# Lake La Su An



## depressedlionsfan (Jul 10, 2007)

I find it kind of ridiculous that the Lake La Su An Wildlife Area is only open from the first Friday in May until the last Monday in July. I understand the ODNR trying to maintain the populations of large bluegill but to only allow people to fish on public land for only 52 days out of the year is crap. The bass fishing spots in NW Ohio are slim pickens. La Su An provides a place where people can take their kids and they won't get bored because they are going to catch fish. It seams to me that we should be able to get a petition together to force the State of Ohio to keep areas that belong to the people of the State of Ohio open so that we can use them at our convenience not just the four days a week in a three month span that the state designates.


----------



## HatersGonnaHate (Jun 4, 2013)

there is a reason that it is the best bluegill lake in the state. More big fish are caught there than any lake in the state. Its open on the 4 most likely days that people would go fishing and during the prime times of the year. What more do you want?


----------



## Flathead76 (May 2, 2010)

If it were open all year your kids would be bored fishing there because it would be fished out.


----------



## depressedlionsfan (Jul 10, 2007)

I don't know about you Haters, but I still want to fish in August, September and October. Many of us catch and release. There is no reason why they just can't make it catch and release for those months and don't allow any live bait. I pay for a fishing license for the entire year and should be able to fish in waters that my fees and taxes pay for.


----------



## LatinoHeat (Sep 2, 2010)

"...that my fees and taxes pay for". So yur one of those guys. In reality your fees and taxes count towards $.01 of la su an costs. It is a great fishery for a reason. Leave it alone man. You don't have the same success most other places because they are over fished. La su an is protected so u and yur kids can continue to have success there for decades to come. It would be nice to keep it open longer, but that would only be nice short term. Making it C&R would be great for the extended months but people prove everyday that they cannot be trusted with honor system. Not to mention all the idiots that leave their garbage behind, ruining good holes, closing access to good holes and forcing tighter restrictions. Bottom line, I feel ya, but U got to let it go. The positive far exceeds the negative I'm this instance.

[EXERCISES]
**1.** Pick out every line of the records that contains the string "Violin", matching case exactly, and copy each one in full.
**2.** Continue the Lake La Su An forum thread with the next reply after the last post shown.

Records
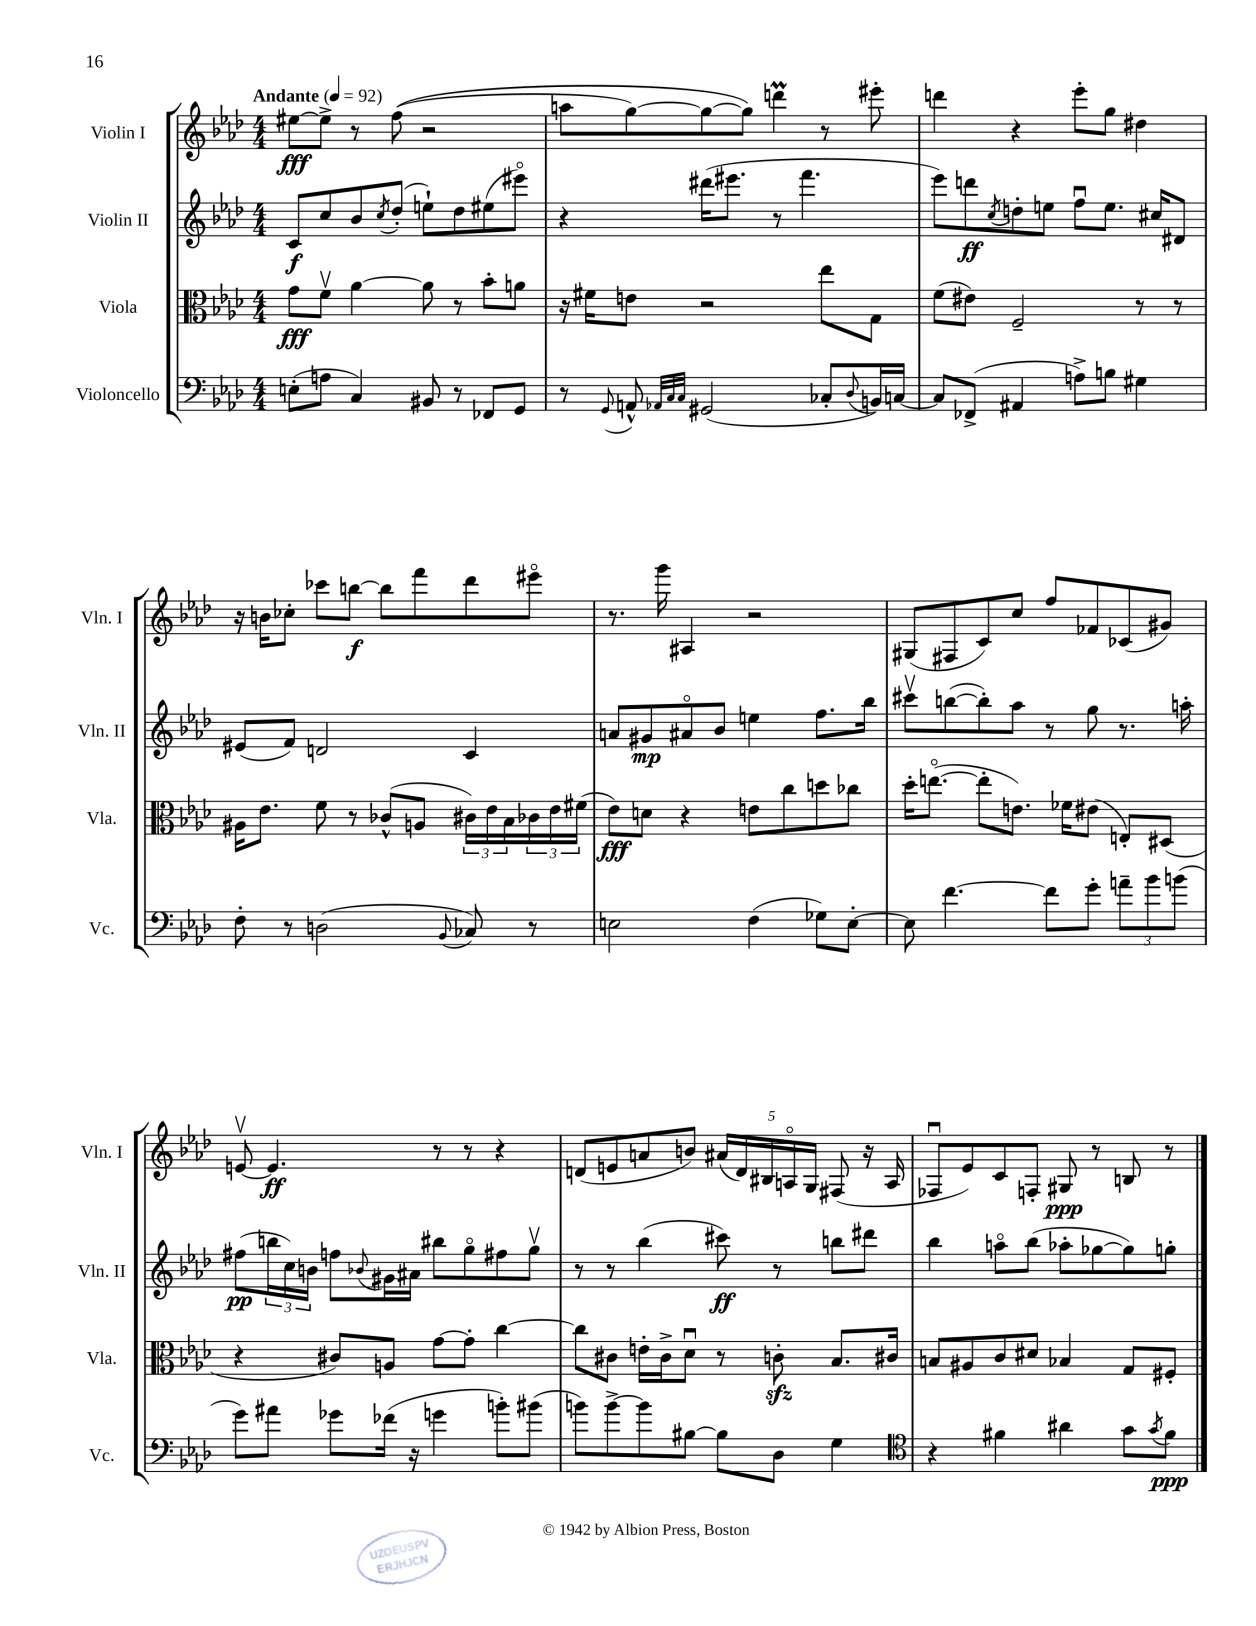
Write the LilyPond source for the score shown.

<<
\new StaffGroup <<
\new Staff = "s0" \with { instrumentName = "Violin I" shortInstrumentName = "Vln. I" } {
    \clef treble \key aes \major \numericTimeSignature \time 4/4 \tempo "Andante" 4 = 92
    eis''8~\fff eis''8-> r8 f''8(\( r2 |
    a''8 g''8~) g''8~ g''8\) d'''4\prall r8 eis'''8-. |
    d'''4 r4 ees'''8-. g''8 dis''4 |
    r16 b'16 ces''8-. ces'''8 b''8~\f b''8 f'''8 des'''8 eis'''8\flageolet |
    r8. g'''16 ais4 r2 |
    gis8( fis8 c'8) c''8 f''8 fes'8 ces'8( gis'8) |
    e'8~\upbow e'4.\ff r8 r8 r4 |
    d'8( e'8 a'8 b'8) \tuplet 5/4 { ais'16( d'16) bis16 a16\flageolet g16 } fis8( r16 a16 |
    fes8\downbow ees'8) c'8 f8-. gis8\ppp r8 b8 r8 \bar "|." |
}
\new Staff = "s1" \with { instrumentName = "Violin II" shortInstrumentName = "Vln. II" } {
    \clef treble \key aes \major \numericTimeSignature \time 4/4
    c'8\f c''8 bes'8 \acciaccatura { c''8 } des''8-.( e''8-!) des''8 eis''8( eis'''8\flageolet) |
    r4 dis'''16( eis'''8. r8 f'''4. |
    ees'''8) d'''8\ff \acciaccatura { c''8 } d''8-. e''8 f''8\downbow e''8. cis''16 dis'8 |
    eis'8( f'8) d'2 c'4 |
    a'8 gis'8\mp ais'8\flageolet bes'8 e''4 f''8. bes''16 |
    cis'''8\upbow b''8~( b''8-.) aes''8 r8 g''8 r8. a''16-. |
    fis''8\pp( \tuplet 3/2 { b''16 c''16) b'16 } f''8 \appoggiatura { bes'8 } gis'16 ais'16 bis''8 g''8\flageolet fis''8 g''8\upbow |
    r8 r8 bes''4( cis'''8\ff) r8 b''8 dis'''8 |
    bes''4 a''8\flageolet bes''8( aes''8-. ges''8~ ges''8) g''8-. \bar "|." |
}
\new Staff = "s2" \with { instrumentName = "Viola" shortInstrumentName = "Vla." } {
    \clef alto \key aes \major \numericTimeSignature \time 4/4
    g'8\fff f'8\upbow aes'4~ aes'8 r8 bes'8-. a'8 |
    r16 fis'16 e'8 r2 ees''8 g8 |
    f'8( eis'8) f2-- r8 r8 |
    ais16 ees'8. f'8 r8 ces'8-^( a8 \tuplet 3/2 { cis'16) ees'16 bes16 } \tuplet 3/2 { ces'16 ees'16 fis'16( } |
    ees'8\fff) d'8 r4 e'8 c''8 d''8 ces''8 |
    des''16-. e''8.~\flageolet( e''8-. e'8.) fes'16 eis'8( e8-.) dis8( |
    r4 cis'8) a8 g'8~ g'8-. c''4~ |
    c''8 cis'8 e'16-. cis'16-> des'8\downbow r8 c'8-.\sfz bes8. cis'16 |
    b8 ais8 c'8 dis'8 bes4 g8 fis8-. \bar "|." |
}
\new Staff = "s3" \with { instrumentName = "Violoncello" shortInstrumentName = "Vc." } {
    \clef bass \key aes \major \numericTimeSignature \time 4/4
    e8-.( a8 c4) bis,8 r8 fes,8 g,8 |
    r8 \appoggiatura { g,8 } a,8-^ \grace { aes,32 c32 c32 } gis,2( ces8-. \appoggiatura { des8 } b,16) c16~ |
    c8 fes,8->( ais,4 a8->) b8 gis4 |
    f8-. r8 d2( \appoggiatura { bes,8 } ces8) r8 |
    e2 f4( ges8) e8~-. |
    e8 f'4.~ f'8 g'8-. \tuplet 3/2 { a'8-- bes'8 b'8( } |
    g'8) ais'8 ges'8 fes'16( r16 g'4 b'8-.) bis'8( |
    b'8) b'8~-> b'8 bis8~ bis8 des8 g4 |
    \clef tenor r4 fis'4 ais'4 g'8 \acciaccatura { g'8 } fis'8\ppp \bar "|." |
}
>>
>>
\layout { \context { \Score \remove "Bar_number_engraver" } }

[EXPECTED RESPONSES]
**1.**
\new Staff = "s0" \with { instrumentName = "Violin I" shortInstrumentName = "Vln. I" } {
\new Staff = "s1" \with { instrumentName = "Violin II" shortInstrumentName = "Vln. II" } {

**2.**
----------



## HatersGonnaHate (Jun 4, 2013)

Exactly. I would love for them to open it up for ice fishing again but it would get messy and people would take advantage and keep more that allowed. I am glad that the dnr continues to keep an eye on the lakes when they are opened. I watched a guy try to hide additional fish in a cooler last summer. People just cant be trusted and opening it more would only hurt the fishing


----------



## fishwhacker (Jul 16, 2010)

I agree with letting it alone if your catching and releasing just for fun with family then you should be able to find tons of locations of smaller bluegills to make your kids happy, if you can't la su ann ain't gonna help ya. I never fished La Su Ann but from the reports I read and fish ohio gills caught there are plenty of places I believe that are better in ohio. (Lake Erie isn't just for walleye and perch). I believe La Su Ann is doing a great job at making it easy for people to locate huge gills, but they can be found all over if your willing to put in the time and fish spots that are hard to get too.


----------



## ress (Jan 1, 2008)

Just got back from McComb res. There are clouds of 3 inch bluegill that kids would have a ball catching. If you go take about 1000 wax worms and don't plan on fishing yourself.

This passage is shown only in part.